## What you have to do
The data below holds a line containing "histopathology image of" and a line containing "photomicrograph of human"; please quote exactly those two lines and every line between them, and nothing else.
(Task input begins)
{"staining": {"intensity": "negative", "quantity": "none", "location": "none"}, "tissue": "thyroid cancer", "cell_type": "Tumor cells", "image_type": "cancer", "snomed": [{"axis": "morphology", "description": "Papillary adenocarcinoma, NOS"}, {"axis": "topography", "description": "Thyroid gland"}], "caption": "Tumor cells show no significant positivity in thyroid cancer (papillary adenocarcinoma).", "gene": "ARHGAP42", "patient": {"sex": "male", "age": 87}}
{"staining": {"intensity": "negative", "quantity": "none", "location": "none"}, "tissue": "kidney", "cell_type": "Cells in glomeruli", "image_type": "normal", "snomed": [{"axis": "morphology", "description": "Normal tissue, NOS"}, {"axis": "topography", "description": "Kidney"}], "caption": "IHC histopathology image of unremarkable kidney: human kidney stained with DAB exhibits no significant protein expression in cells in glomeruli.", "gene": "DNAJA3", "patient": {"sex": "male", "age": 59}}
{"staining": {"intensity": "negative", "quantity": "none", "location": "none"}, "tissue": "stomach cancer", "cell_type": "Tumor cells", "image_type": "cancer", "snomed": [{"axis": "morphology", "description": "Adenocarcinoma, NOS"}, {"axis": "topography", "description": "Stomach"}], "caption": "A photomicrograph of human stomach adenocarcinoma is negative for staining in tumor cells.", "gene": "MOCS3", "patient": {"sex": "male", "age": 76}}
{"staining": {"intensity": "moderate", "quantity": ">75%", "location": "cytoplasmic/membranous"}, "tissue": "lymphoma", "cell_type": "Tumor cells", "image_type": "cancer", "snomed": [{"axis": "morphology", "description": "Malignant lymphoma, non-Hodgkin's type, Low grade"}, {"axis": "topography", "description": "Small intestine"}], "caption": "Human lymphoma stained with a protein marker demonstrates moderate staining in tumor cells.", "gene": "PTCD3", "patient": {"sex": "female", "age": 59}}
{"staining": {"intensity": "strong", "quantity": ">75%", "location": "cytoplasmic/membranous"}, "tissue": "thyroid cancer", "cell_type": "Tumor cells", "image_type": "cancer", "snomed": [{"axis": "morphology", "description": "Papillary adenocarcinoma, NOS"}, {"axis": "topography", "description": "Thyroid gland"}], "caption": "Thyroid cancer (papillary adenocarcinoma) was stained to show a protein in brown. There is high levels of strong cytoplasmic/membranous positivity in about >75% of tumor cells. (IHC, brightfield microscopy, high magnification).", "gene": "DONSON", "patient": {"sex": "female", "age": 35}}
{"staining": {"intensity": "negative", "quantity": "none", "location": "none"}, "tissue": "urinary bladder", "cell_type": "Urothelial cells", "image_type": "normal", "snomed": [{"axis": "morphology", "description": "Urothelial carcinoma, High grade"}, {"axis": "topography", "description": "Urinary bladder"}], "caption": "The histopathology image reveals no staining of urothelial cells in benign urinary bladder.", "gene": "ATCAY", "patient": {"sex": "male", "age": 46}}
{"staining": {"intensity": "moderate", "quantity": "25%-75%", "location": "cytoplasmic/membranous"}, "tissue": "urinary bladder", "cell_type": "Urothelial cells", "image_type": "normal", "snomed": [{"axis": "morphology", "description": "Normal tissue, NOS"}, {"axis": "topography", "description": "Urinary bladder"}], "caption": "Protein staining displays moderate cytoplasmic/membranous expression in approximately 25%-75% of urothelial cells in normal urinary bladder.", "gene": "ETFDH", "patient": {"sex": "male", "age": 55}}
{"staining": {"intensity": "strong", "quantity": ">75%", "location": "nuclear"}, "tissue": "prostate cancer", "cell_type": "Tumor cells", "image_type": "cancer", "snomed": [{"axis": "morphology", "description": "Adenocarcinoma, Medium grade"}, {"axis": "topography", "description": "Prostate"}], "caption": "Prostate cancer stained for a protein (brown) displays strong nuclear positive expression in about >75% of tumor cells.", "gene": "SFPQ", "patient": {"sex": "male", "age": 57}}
(Task input ends)
## Task answer
{"staining": {"intensity": "negative", "quantity": "none", "location": "none"}, "tissue": "kidney", "cell_type": "Cells in glomeruli", "image_type": "normal", "snomed": [{"axis": "morphology", "description": "Normal tissue, NOS"}, {"axis": "topography", "description": "Kidney"}], "caption": "IHC histopathology image of unremarkable kidney: human kidney stained with DAB exhibits no significant protein expression in cells in glomeruli.", "gene": "DNAJA3", "patient": {"sex": "male", "age": 59}}
{"staining": {"intensity": "negative", "quantity": "none", "location": "none"}, "tissue": "stomach cancer", "cell_type": "Tumor cells", "image_type": "cancer", "snomed": [{"axis": "morphology", "description": "Adenocarcinoma, NOS"}, {"axis": "topography", "description": "Stomach"}], "caption": "A photomicrograph of human stomach adenocarcinoma is negative for staining in tumor cells.", "gene": "MOCS3", "patient": {"sex": "male", "age": 76}}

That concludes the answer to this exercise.